Portsmouth Regional Hospital is using new technology to offer guided personalized surgery for shoulder replacements.

ExactechGPS Guided Personalized Surgery allows surgeons to combine preoperative planning with intraoperative computer-assisted technology.

The technology’s preoperative planning tool allows surgeons to understand the patient’s anatomy before the surgery and make a plan through virtual simulation. Surgeons then can execute their plan in real time during the surgery, based on a 3-D anatomical model of the patient’s shoulder, and make adjustments as needed.

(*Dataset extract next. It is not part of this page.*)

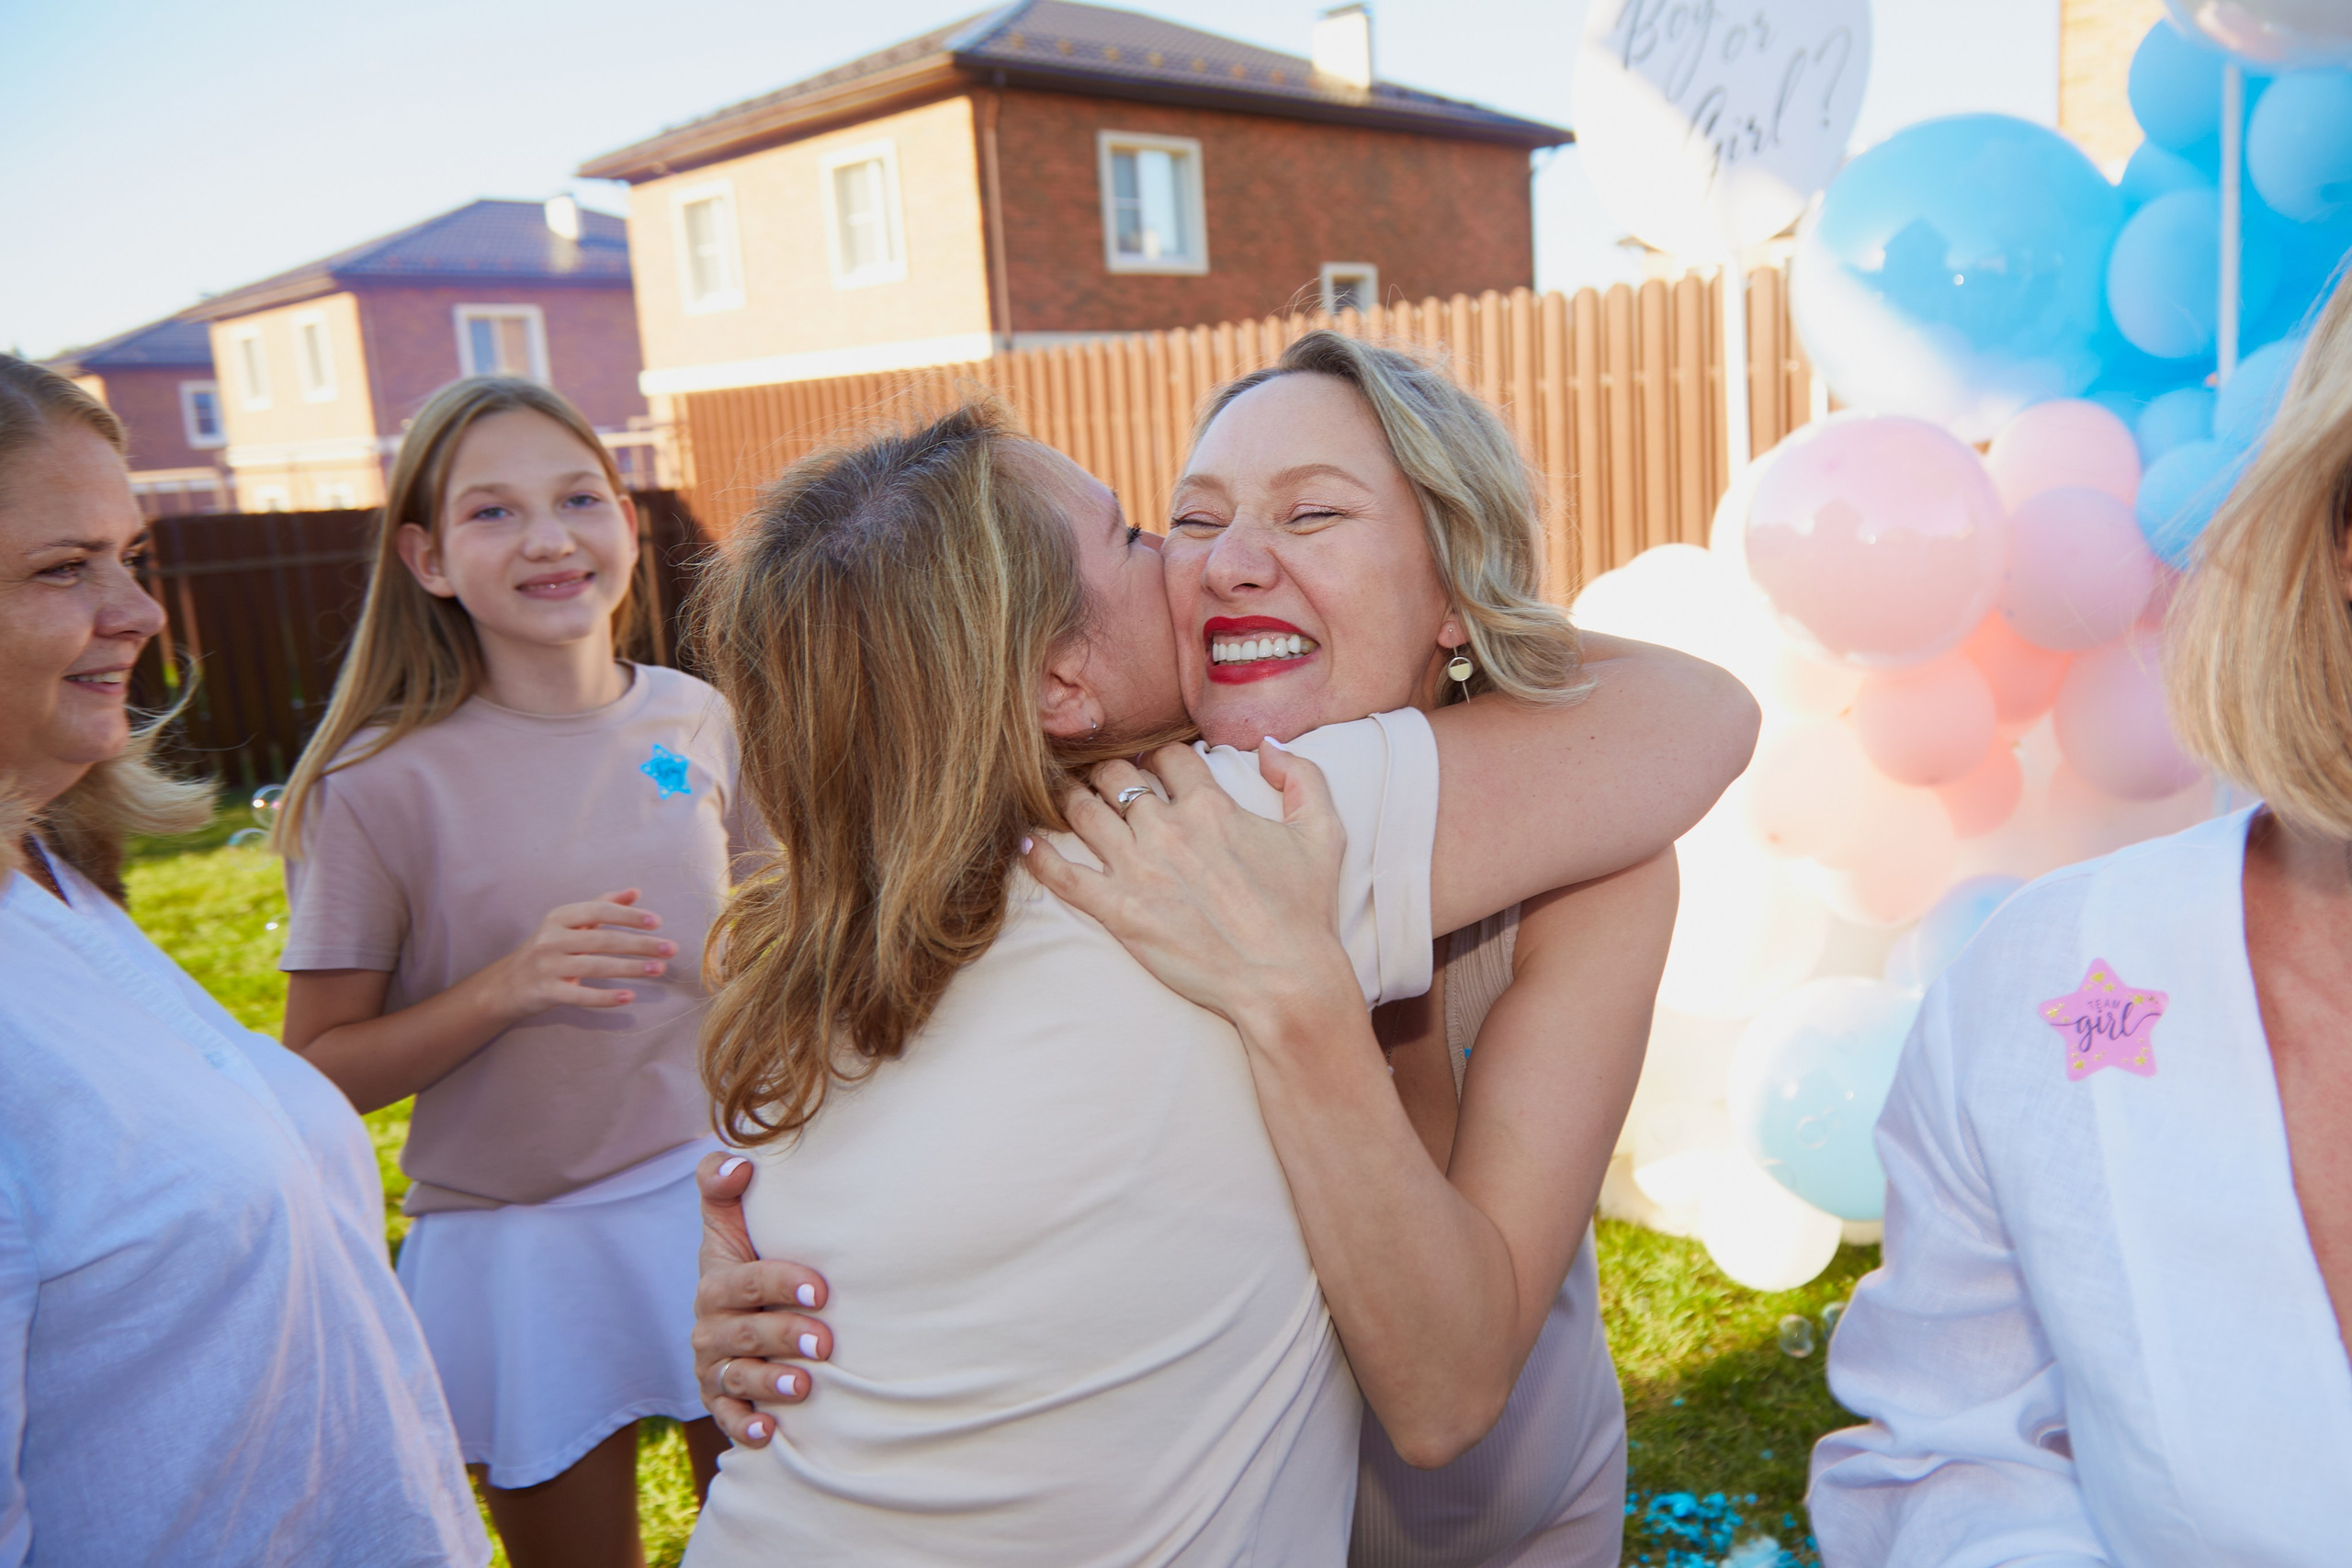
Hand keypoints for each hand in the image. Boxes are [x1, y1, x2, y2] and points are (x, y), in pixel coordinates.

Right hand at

In August, Dartmouth opened a new Tele-Intensive Care Unit Hub aimed at helping rural hospitals provide care to critically ill patients. The hub, located in a newly renovated space at Dartmouth-Hitchcock Medical Center in Lebanon, has two-way, interactive audiovisual technology and is staffed with board-certified intensivists, who are physicians and critical care nurses with advanced training in treatment of critically ill patients.  


Dartmouth-Hitchcock’s Telehealth technology in use. Courtesy photo.


The team can collaborate with bedside clinicians in rural hospitals to provide real-time care, support, monitoring and clinical consultations.

By using telehealth technology, the hospital is able to reduce “the number of patients requiring transfers to high-acuity hospitals, such as Dartmouth-Hitchcock Medical Center,” says Kevin Curtis, medical director of Dartmouth-Hitchcock’s Center for Telehealth. “This is beneficial not only to patients, but also to their loved ones.”